# [Dataset records]

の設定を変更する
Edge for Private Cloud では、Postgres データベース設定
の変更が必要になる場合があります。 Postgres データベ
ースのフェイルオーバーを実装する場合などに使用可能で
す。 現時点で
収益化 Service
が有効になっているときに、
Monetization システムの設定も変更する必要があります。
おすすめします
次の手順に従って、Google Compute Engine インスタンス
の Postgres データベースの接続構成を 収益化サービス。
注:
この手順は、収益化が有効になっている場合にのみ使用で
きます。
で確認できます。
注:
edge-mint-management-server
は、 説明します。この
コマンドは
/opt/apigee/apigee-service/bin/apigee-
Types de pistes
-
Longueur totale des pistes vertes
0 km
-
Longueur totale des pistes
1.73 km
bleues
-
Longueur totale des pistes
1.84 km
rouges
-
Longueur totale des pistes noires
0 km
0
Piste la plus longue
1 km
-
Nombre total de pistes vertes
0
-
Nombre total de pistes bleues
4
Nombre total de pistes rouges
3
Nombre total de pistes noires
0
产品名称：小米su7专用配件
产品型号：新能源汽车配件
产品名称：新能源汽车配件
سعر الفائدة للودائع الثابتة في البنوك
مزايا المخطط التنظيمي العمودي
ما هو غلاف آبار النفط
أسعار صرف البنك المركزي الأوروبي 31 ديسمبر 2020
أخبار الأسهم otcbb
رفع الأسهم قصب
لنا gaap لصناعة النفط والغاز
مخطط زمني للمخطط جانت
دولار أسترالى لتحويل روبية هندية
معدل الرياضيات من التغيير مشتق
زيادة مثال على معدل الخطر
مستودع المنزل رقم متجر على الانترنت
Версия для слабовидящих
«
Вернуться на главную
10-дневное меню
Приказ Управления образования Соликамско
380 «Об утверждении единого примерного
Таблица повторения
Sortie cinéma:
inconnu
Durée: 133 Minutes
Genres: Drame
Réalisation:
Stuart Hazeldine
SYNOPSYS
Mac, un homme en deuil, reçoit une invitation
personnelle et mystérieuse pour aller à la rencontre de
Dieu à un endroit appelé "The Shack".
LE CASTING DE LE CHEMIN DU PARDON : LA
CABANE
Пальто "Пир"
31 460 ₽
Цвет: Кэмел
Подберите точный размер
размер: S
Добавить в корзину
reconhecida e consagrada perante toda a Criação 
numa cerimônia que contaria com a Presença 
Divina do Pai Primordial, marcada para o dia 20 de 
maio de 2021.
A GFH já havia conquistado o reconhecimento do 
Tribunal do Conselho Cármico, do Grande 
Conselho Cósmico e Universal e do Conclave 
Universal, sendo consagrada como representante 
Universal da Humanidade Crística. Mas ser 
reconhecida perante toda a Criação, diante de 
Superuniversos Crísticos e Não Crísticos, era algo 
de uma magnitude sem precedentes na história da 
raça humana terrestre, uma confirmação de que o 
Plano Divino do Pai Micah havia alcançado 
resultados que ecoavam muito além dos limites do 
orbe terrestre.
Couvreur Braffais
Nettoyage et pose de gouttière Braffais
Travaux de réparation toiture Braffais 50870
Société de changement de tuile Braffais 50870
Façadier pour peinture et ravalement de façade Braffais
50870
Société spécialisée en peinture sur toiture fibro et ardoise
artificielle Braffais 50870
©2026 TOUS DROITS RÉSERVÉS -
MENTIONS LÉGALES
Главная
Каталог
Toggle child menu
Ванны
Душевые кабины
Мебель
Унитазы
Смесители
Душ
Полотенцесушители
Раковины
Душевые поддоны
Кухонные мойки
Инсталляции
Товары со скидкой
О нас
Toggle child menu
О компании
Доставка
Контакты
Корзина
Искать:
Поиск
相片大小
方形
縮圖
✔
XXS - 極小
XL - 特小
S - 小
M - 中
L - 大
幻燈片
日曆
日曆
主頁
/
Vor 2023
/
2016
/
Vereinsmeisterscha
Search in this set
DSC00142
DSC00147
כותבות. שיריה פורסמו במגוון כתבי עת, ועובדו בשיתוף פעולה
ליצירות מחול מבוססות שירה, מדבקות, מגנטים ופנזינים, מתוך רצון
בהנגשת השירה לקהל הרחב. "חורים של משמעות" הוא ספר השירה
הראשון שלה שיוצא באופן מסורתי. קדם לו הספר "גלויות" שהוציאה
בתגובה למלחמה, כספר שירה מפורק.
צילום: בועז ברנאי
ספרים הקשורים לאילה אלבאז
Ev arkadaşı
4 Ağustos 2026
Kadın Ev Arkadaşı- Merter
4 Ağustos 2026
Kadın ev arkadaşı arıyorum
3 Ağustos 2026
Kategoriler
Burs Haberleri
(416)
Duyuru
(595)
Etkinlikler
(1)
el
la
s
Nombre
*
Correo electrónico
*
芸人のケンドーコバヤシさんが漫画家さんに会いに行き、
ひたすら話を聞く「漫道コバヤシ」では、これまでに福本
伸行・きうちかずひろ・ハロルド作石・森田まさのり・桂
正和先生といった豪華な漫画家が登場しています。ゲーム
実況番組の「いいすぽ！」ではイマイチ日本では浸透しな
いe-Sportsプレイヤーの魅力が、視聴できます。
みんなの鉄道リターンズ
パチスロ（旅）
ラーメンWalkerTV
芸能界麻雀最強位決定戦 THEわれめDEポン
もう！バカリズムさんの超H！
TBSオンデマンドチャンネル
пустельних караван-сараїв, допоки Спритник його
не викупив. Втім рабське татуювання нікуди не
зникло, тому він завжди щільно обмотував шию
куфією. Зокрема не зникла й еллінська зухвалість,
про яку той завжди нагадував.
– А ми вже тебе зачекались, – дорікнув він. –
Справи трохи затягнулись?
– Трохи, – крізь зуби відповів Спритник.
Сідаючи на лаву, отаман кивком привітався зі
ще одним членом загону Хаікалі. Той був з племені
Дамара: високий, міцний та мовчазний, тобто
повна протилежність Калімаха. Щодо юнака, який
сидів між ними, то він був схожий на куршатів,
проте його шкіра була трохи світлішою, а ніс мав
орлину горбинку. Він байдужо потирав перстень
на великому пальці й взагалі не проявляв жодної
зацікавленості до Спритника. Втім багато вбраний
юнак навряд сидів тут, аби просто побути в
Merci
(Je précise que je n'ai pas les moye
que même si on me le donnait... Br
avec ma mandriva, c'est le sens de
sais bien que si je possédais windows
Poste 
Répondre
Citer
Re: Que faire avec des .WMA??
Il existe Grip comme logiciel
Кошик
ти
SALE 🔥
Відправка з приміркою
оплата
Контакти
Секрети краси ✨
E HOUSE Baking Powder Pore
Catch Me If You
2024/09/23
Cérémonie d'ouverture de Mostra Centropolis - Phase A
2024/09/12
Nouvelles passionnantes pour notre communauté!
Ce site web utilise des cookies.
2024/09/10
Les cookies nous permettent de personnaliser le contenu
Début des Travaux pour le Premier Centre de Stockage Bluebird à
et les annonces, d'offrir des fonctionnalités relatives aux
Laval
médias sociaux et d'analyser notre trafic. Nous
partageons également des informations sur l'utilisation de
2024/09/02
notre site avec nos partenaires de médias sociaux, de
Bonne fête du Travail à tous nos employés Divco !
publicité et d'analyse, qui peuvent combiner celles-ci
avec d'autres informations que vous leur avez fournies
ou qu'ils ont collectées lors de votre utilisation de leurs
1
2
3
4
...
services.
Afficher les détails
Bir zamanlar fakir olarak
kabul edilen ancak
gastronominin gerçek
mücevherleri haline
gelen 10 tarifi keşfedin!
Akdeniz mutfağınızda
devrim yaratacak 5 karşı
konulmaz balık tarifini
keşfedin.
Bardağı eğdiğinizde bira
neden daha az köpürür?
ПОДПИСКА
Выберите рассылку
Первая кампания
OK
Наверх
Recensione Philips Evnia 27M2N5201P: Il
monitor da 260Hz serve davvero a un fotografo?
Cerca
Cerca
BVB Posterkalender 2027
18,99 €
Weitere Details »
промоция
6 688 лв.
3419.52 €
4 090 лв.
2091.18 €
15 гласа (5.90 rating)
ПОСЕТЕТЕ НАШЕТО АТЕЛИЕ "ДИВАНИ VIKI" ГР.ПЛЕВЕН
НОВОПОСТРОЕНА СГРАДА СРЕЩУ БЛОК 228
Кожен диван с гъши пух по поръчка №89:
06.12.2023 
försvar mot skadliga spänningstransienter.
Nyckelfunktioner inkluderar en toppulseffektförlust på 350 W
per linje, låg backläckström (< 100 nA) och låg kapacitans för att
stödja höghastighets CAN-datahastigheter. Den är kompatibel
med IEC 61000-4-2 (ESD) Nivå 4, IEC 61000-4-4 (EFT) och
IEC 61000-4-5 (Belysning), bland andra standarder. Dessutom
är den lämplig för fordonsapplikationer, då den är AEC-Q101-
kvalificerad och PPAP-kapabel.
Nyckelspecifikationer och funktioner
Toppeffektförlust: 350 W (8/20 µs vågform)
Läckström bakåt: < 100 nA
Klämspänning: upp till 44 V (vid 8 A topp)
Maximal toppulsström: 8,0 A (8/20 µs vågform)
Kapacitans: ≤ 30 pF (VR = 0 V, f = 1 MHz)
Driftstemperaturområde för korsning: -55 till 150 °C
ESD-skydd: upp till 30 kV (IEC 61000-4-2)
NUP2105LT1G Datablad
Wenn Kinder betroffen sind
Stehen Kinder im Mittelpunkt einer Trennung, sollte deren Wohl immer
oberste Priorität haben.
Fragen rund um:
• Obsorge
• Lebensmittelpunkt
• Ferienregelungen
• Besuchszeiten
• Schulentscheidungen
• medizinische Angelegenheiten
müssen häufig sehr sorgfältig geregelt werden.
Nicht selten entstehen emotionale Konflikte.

# [To do]
Find every line in the material above that contains the string "reconhecida" and copy each of those lines in full. Case counts.

# [Task solution]
reconhecida e consagrada perante toda a Criação 
reconhecida perante toda a Criação, diante de 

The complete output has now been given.